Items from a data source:
>>
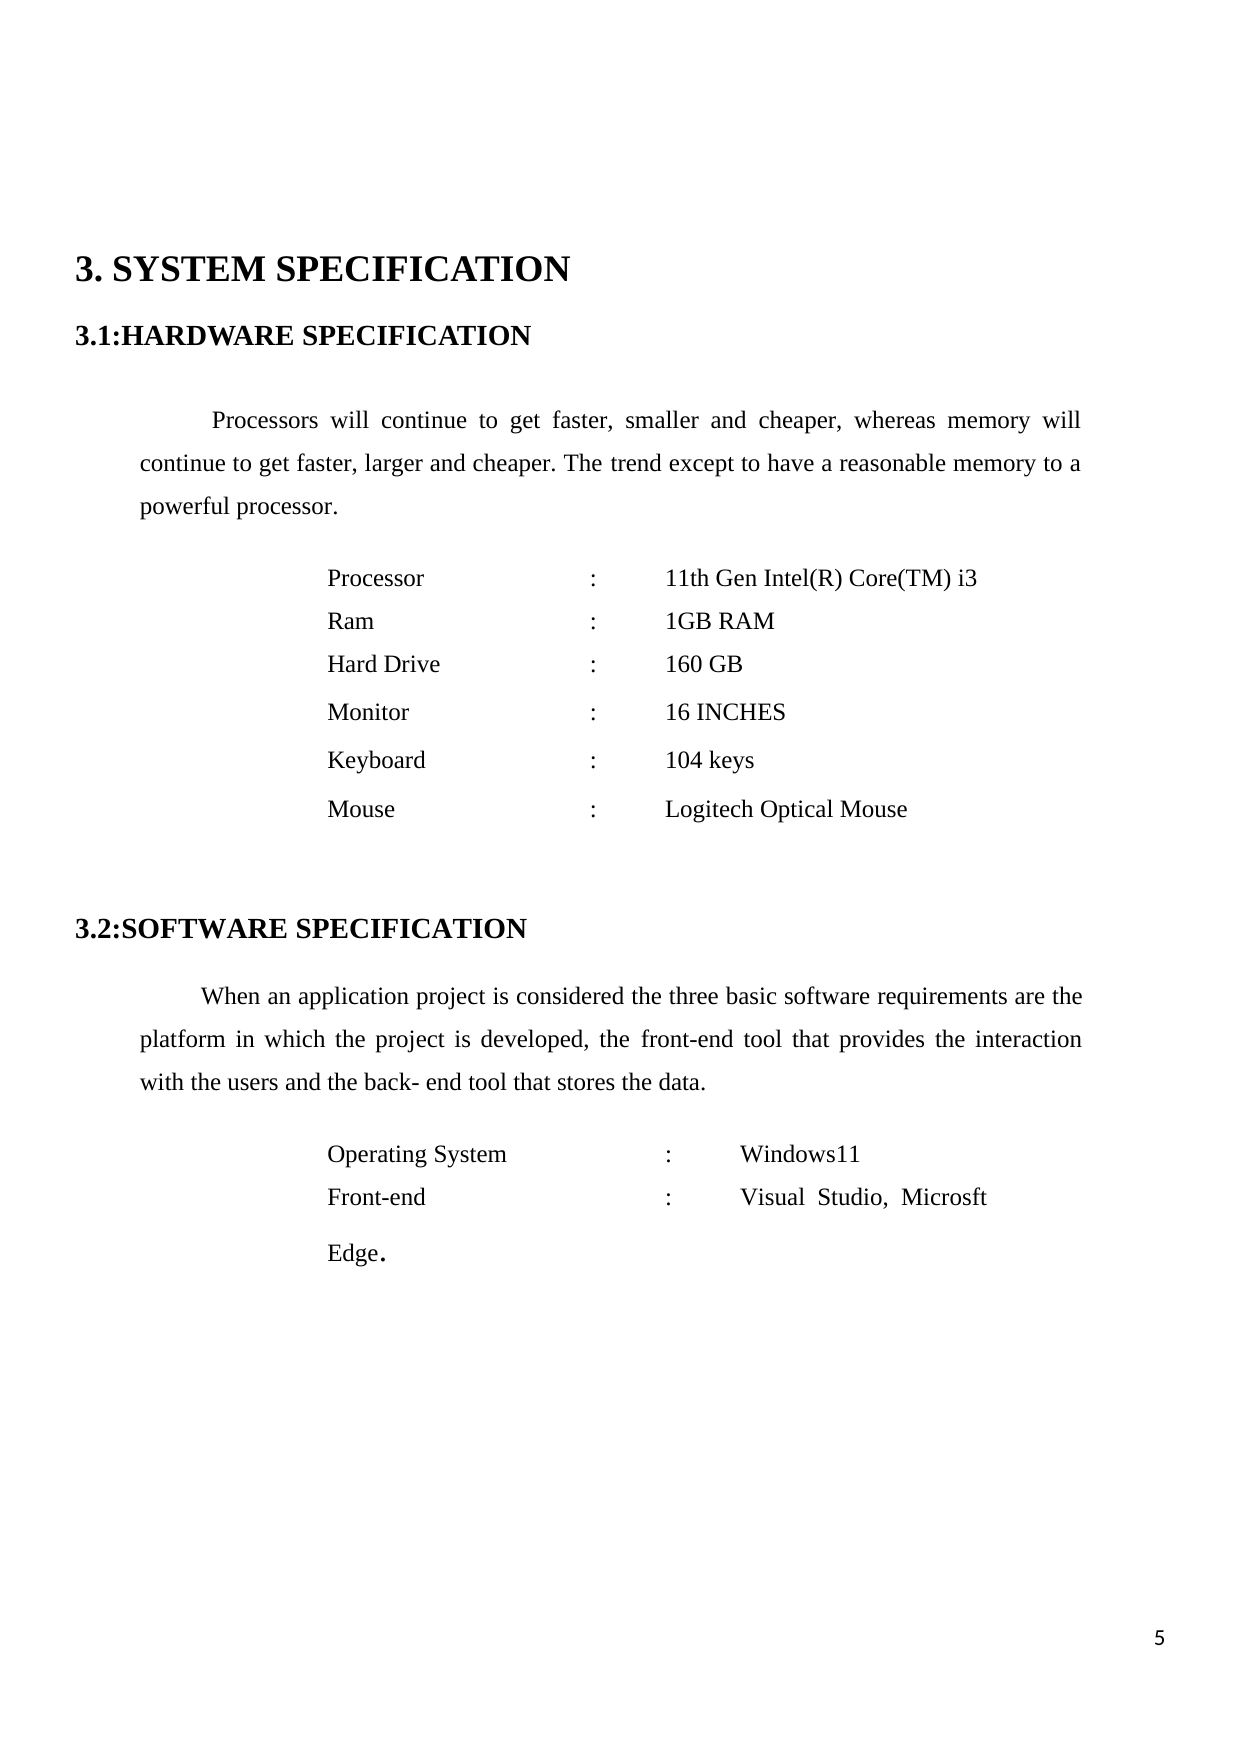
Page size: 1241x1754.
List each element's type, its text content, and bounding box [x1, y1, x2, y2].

subtitle 3.2:SOFTWARE SPECIFICATION [75, 912, 1165, 945]
text Hard Drive : 160 GB [327, 649, 1165, 678]
text Mouse : Logitech Optical Mouse [327, 794, 1165, 822]
text Keyboard : 104 keys [327, 745, 1165, 774]
text Monitor : 16 INCHES [327, 697, 1165, 726]
text 3.1:HARDWARE SPECIFICATION [75, 318, 1165, 351]
text Ram : 1GB RAM [327, 606, 1012, 635]
text Processors will continue to get faster, smaller and cheaper, whereas memory will continue to get faster, larger and cheaper. The trend except to have a reasonable memory to a powerful processor. [139, 405, 1081, 520]
text Operating System : Windows11 [327, 1139, 987, 1168]
text Front-end : Visual Studio, Microsft Edge. [327, 1182, 987, 1269]
subtitle 3. SYSTEM SPECIFICATION [75, 246, 1165, 289]
text Processor : 11th Gen Intel(R) Core(TM) i3 [327, 563, 1012, 592]
text When an application project is considered the three basic software requirements are the platform in which the project is developed, the front-end tool that provides the interaction with the users and the back- end tool that stores the data. [139, 981, 1082, 1096]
<<
Directions:
In your copy of the entries above, keep the text exact and leave out the pictures.

Finished exercise:
Page size: 1241x1754.
List each element's type, its text content, and bounding box [x1, y1, x2, y2].

subtitle 3.2:SOFTWARE SPECIFICATION [75, 912, 1165, 945]
text Hard Drive : 160 GB [327, 649, 1165, 678]
text Mouse : Logitech Optical Mouse [327, 794, 1165, 822]
text Keyboard : 104 keys [327, 745, 1165, 774]
text Monitor : 16 INCHES [327, 697, 1165, 726]
text 3.1:HARDWARE SPECIFICATION [75, 318, 1165, 351]
text Ram : 1GB RAM [327, 606, 1012, 635]
text Processors will continue to get faster, smaller and cheaper, whereas memory will continue to get faster, larger and cheaper. The trend except to have a reasonable memory to a powerful processor. [139, 405, 1081, 520]
text Operating System : Windows11 [327, 1139, 987, 1168]
text Front-end : Visual Studio, Microsft Edge. [327, 1182, 987, 1269]
subtitle 3. SYSTEM SPECIFICATION [75, 246, 1165, 289]
text Processor : 11th Gen Intel(R) Core(TM) i3 [327, 563, 1012, 592]
text When an application project is considered the three basic software requirements are the platform in which the project is developed, the front-end tool that provides the interaction with the users and the back- end tool that stores the data. [139, 981, 1082, 1096]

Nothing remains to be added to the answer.